*Requirement*. Could you restate every entry word for word, minus the pictures?

*Data for this task*.
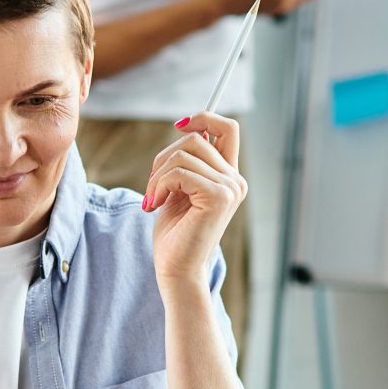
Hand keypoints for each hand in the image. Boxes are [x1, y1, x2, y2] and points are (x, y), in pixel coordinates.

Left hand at [142, 113, 245, 289]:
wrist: (176, 270)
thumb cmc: (175, 234)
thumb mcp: (179, 189)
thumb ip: (187, 163)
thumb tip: (186, 128)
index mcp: (229, 176)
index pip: (228, 128)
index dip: (204, 117)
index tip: (179, 125)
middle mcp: (235, 180)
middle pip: (197, 138)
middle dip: (164, 156)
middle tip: (152, 185)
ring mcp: (229, 189)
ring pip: (184, 154)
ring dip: (158, 175)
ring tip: (152, 198)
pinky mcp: (217, 198)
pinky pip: (179, 172)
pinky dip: (159, 185)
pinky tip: (154, 204)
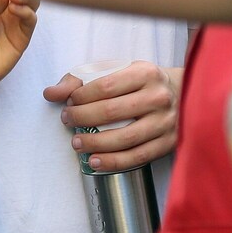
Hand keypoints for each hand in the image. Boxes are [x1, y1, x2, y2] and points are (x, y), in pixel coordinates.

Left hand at [43, 62, 180, 171]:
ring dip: (96, 143)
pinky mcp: (168, 143)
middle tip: (67, 121)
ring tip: (76, 143)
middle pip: (112, 111)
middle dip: (83, 118)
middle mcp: (158, 97)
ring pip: (125, 138)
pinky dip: (114, 161)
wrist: (182, 93)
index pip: (105, 86)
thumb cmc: (139, 82)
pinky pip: (138, 157)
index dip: (81, 97)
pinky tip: (95, 161)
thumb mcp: (114, 71)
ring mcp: (166, 122)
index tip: (68, 103)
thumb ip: (79, 79)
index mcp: (144, 73)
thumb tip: (49, 93)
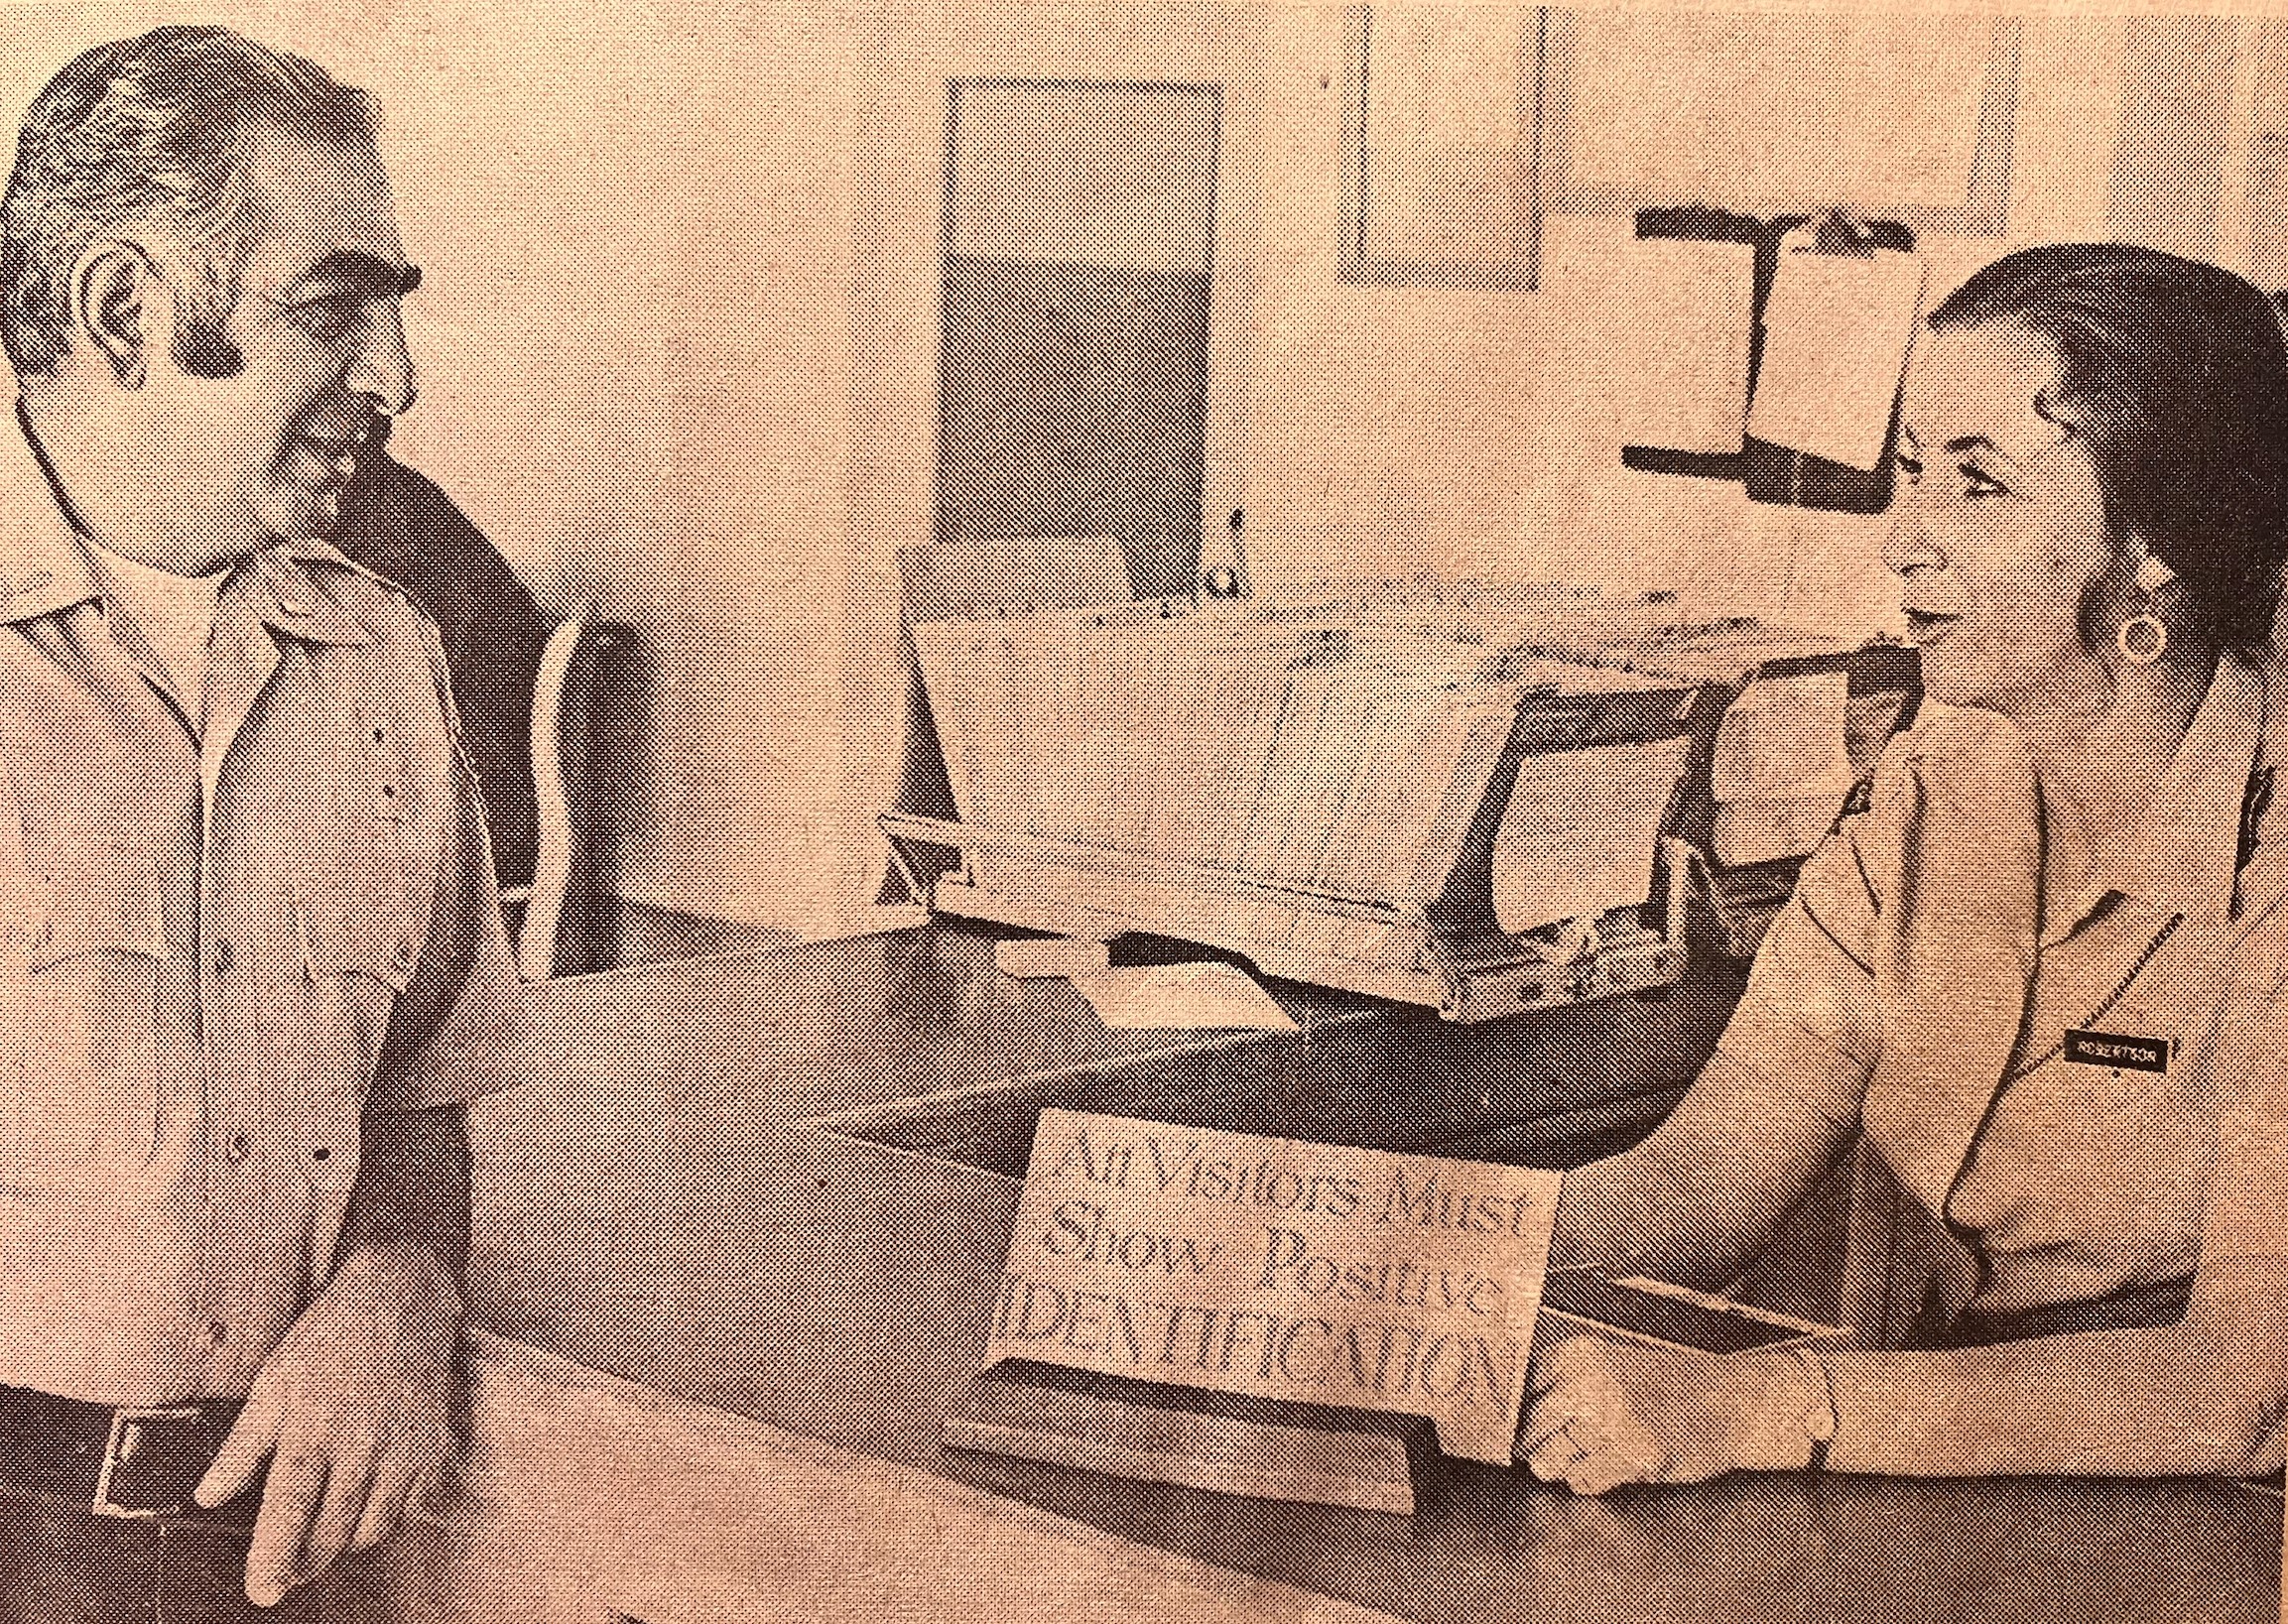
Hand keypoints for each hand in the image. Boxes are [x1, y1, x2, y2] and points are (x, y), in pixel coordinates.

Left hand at [195, 1246, 463, 1606]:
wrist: (402, 1298)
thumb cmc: (331, 1338)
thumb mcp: (273, 1381)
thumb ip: (242, 1445)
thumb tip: (209, 1496)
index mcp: (313, 1426)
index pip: (288, 1510)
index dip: (271, 1559)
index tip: (261, 1592)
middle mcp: (363, 1444)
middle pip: (331, 1533)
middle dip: (304, 1564)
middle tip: (285, 1571)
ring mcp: (404, 1448)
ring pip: (371, 1530)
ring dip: (342, 1545)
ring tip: (322, 1534)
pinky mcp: (433, 1447)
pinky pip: (408, 1509)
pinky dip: (383, 1519)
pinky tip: (363, 1502)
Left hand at [1518, 1334, 1819, 1493]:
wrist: (1728, 1402)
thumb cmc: (1663, 1387)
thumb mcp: (1606, 1366)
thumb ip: (1561, 1385)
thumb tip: (1513, 1425)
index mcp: (1578, 1354)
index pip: (1521, 1392)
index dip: (1518, 1417)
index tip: (1521, 1430)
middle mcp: (1590, 1383)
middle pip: (1531, 1430)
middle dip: (1538, 1448)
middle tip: (1556, 1452)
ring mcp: (1613, 1420)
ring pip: (1551, 1460)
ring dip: (1563, 1467)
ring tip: (1590, 1457)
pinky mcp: (1635, 1455)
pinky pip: (1584, 1481)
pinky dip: (1590, 1482)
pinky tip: (1612, 1466)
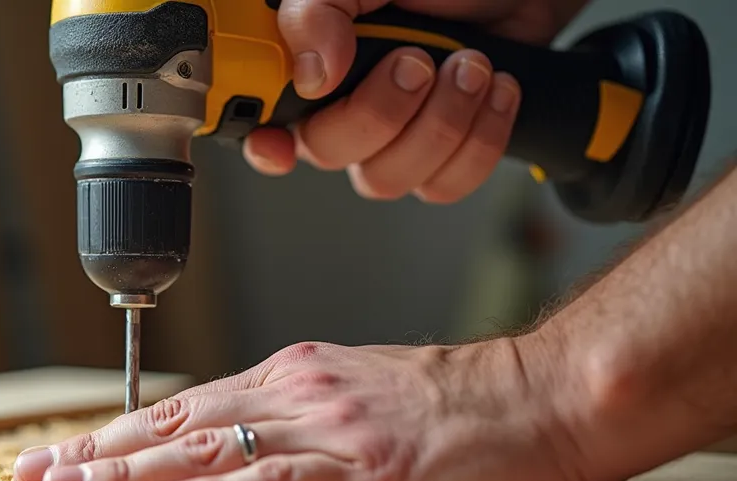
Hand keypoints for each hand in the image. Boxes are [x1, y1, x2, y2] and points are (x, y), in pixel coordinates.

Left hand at [12, 334, 613, 480]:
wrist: (546, 395)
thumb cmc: (459, 405)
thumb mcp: (358, 396)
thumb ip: (295, 414)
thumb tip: (236, 438)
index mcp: (291, 377)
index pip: (181, 409)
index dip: (113, 432)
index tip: (60, 454)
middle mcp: (295, 394)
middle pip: (176, 427)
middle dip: (98, 453)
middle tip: (32, 476)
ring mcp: (328, 429)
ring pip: (208, 453)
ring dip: (131, 476)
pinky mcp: (366, 469)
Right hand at [245, 0, 586, 202]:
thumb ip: (319, 10)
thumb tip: (312, 72)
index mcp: (312, 66)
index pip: (263, 122)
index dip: (264, 144)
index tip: (280, 147)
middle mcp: (344, 108)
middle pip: (330, 154)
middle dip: (382, 112)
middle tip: (419, 61)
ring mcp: (395, 138)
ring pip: (389, 179)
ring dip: (441, 122)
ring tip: (471, 66)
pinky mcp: (445, 156)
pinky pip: (445, 185)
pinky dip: (480, 141)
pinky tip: (495, 93)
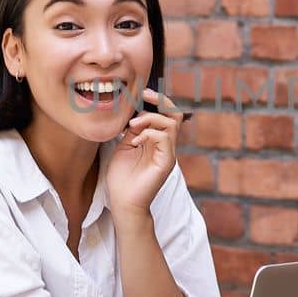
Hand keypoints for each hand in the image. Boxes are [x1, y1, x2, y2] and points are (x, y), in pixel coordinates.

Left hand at [105, 87, 185, 219]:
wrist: (123, 203)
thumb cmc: (122, 178)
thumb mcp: (124, 146)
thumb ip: (133, 130)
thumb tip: (136, 113)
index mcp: (157, 141)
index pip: (166, 114)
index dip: (156, 100)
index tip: (141, 93)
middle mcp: (166, 146)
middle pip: (175, 114)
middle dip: (160, 101)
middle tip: (144, 95)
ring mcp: (168, 154)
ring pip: (171, 123)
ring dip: (150, 118)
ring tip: (132, 126)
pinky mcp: (166, 163)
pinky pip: (165, 138)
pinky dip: (149, 133)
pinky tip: (135, 141)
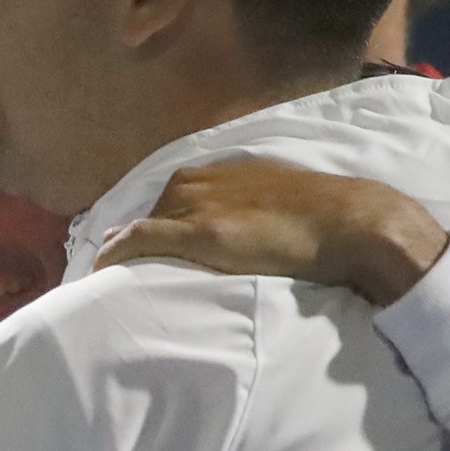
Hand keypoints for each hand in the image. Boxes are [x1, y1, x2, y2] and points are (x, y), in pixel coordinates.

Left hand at [96, 158, 449, 305]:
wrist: (347, 222)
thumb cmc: (320, 217)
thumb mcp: (274, 202)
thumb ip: (247, 210)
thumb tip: (235, 230)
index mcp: (218, 173)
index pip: (172, 198)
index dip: (158, 223)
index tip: (141, 246)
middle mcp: (198, 182)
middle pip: (153, 212)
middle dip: (138, 238)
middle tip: (124, 270)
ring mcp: (196, 206)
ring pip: (141, 226)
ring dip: (125, 250)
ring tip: (112, 278)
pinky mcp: (199, 232)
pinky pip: (140, 240)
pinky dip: (118, 254)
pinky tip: (102, 271)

*Exercise solution*.
Hand keypoints for each hand in the image. Boxes are [x1, y1, x2, y2] and points are (x, y), in pixel coordinates.

Left hand at [142, 113, 245, 289]:
wrist: (176, 270)
thumb cmc: (175, 234)
thumb mcp: (179, 189)
thumb ip: (187, 163)
thumb tip: (186, 128)
index mcp: (229, 176)
index pip: (228, 128)
index dip: (204, 117)
index tip: (179, 125)
middle mcp: (235, 180)
middle pip: (197, 138)
middle dip: (164, 156)
middle tip: (152, 185)
ring mcp: (229, 189)
ring pip: (184, 154)
ring dip: (158, 175)
ring tip: (152, 198)
pinky mcp: (217, 198)
pinky pip: (179, 172)
pinky dip: (159, 185)
pinky tip: (154, 204)
Hand keypoints for each hand in the image. Boxes are [x1, y1, x2, y2] and points are (x, y), in pixel coordinates.

Left hand at [43, 62, 180, 171]:
ring dip: (96, 143)
pinky mcp: (168, 143)
middle tip: (67, 121)
ring tip: (76, 143)
middle pip: (112, 111)
middle dip: (83, 118)
middle mcp: (158, 97)
ring pip: (125, 138)
pinky dip: (114, 161)
wrist: (182, 93)
index pip: (105, 86)
thumb cmc: (139, 82)
pinky pip: (138, 157)
index dip: (81, 97)
pinky tip: (95, 161)
thumb mcp: (114, 71)
ring mcp: (166, 122)
index tip: (68, 103)
thumb ip: (79, 79)
index mcp: (144, 73)
thumb tip: (49, 93)
Hand keypoints for each hand in the image. Boxes are [x1, y1, x2, y2] and points are (x, y), in pixel coordinates.

Left hand at [195, 1246, 463, 1606]:
wrist: (402, 1298)
thumb cmc: (331, 1338)
thumb mcp: (273, 1381)
thumb ip: (242, 1445)
thumb tip: (209, 1496)
index mcp: (313, 1426)
index pip: (288, 1510)
index dip: (271, 1559)
index tip: (261, 1592)
middle mcp: (363, 1444)
middle pip: (331, 1533)
middle dip: (304, 1564)
middle tip: (285, 1571)
ring mcp: (404, 1448)
ring pip: (371, 1530)
ring dip: (342, 1545)
ring tip: (322, 1534)
pinky mcp: (433, 1447)
pinky pip: (408, 1509)
pinky dip: (383, 1519)
pinky tip: (363, 1502)
Left hand at [1518, 1334, 1819, 1493]:
wrist: (1728, 1402)
thumb cmc: (1663, 1387)
thumb mcp: (1606, 1366)
thumb ip: (1561, 1385)
thumb tip: (1513, 1425)
index mcp: (1578, 1354)
index pip: (1521, 1392)
index dip: (1518, 1417)
index tip: (1521, 1430)
middle mcp: (1590, 1383)
middle pip: (1531, 1430)
middle dip: (1538, 1448)
middle tip: (1556, 1452)
ring mcp: (1613, 1420)
ring pip: (1551, 1460)
ring dip: (1563, 1467)
ring tip: (1590, 1457)
pinky mcp: (1635, 1455)
pinky pip: (1584, 1481)
pinky dip: (1590, 1482)
pinky tip: (1612, 1466)
Hand keypoints for each hand in the image. Boxes are [x1, y1, x2, y2] and points are (x, y), in pixel coordinates.

Left hand at [12, 334, 613, 480]:
wrist: (546, 395)
thumb cmc: (459, 405)
thumb mcp: (358, 396)
thumb ip: (295, 414)
thumb tip: (236, 438)
index mcp: (291, 377)
index pip: (181, 409)
index dip: (113, 432)
index tip: (60, 454)
middle mcp: (295, 394)
middle pip: (176, 427)
middle dip: (98, 453)
middle tip: (32, 476)
ring mcp: (328, 429)
ring pip: (208, 453)
ring dip: (131, 476)
pinky mcp: (366, 469)
Right hand at [245, 0, 586, 202]:
thumb ip: (319, 10)
thumb tip: (312, 72)
index mcp: (312, 66)
index pip: (263, 122)
index dip: (264, 144)
index tip: (280, 147)
middle mcp: (344, 108)
middle pip: (330, 154)
middle dip: (382, 112)
middle tip: (419, 61)
ring mcp: (395, 138)
ring pip: (389, 179)
ring dip: (441, 122)
ring tip: (471, 66)
pinky mcp: (445, 156)
pinky pip: (445, 185)
pinky dip: (480, 141)
pinky tip: (495, 93)
Hand keypoints for each hand in the image. Boxes are [x1, y1, x2, y2] and points are (x, y), in pixel coordinates.

Left hand at [105, 87, 185, 219]:
wrist: (123, 203)
thumb cmc: (122, 178)
thumb mcp: (124, 146)
thumb ip: (133, 130)
thumb tip: (136, 113)
index mcp: (157, 141)
index pip: (166, 114)
index dip: (156, 100)
index tip: (141, 93)
middle mcp: (166, 146)
middle pip: (175, 114)
middle dip: (160, 101)
middle tip: (144, 95)
ring mcp: (168, 154)
ring pip: (171, 123)
ring dip: (150, 118)
ring tip: (132, 126)
pinky mcp: (166, 163)
pinky pip: (165, 138)
pinky dip: (149, 133)
pinky tip: (135, 141)
Hand keypoints for each hand in the image. Boxes are [x1, y1, x2, y2] and points are (x, y), in pixel coordinates.

Left hand at [96, 158, 449, 305]:
wrist: (347, 222)
thumb cmc: (320, 217)
thumb mcp: (274, 202)
thumb ip: (247, 210)
thumb tip: (235, 230)
index mcp: (218, 173)
index pip: (172, 198)
index dip: (158, 223)
index tip: (141, 246)
middle mcp: (198, 182)
middle pip: (153, 212)
middle dip: (138, 238)
middle tip: (124, 270)
ring mcp: (196, 206)
ring pip: (141, 226)
ring dip: (125, 250)
ring tip: (112, 278)
pinky mcp: (199, 232)
pinky pip: (140, 240)
pinky dip: (118, 254)
pinky tip: (102, 271)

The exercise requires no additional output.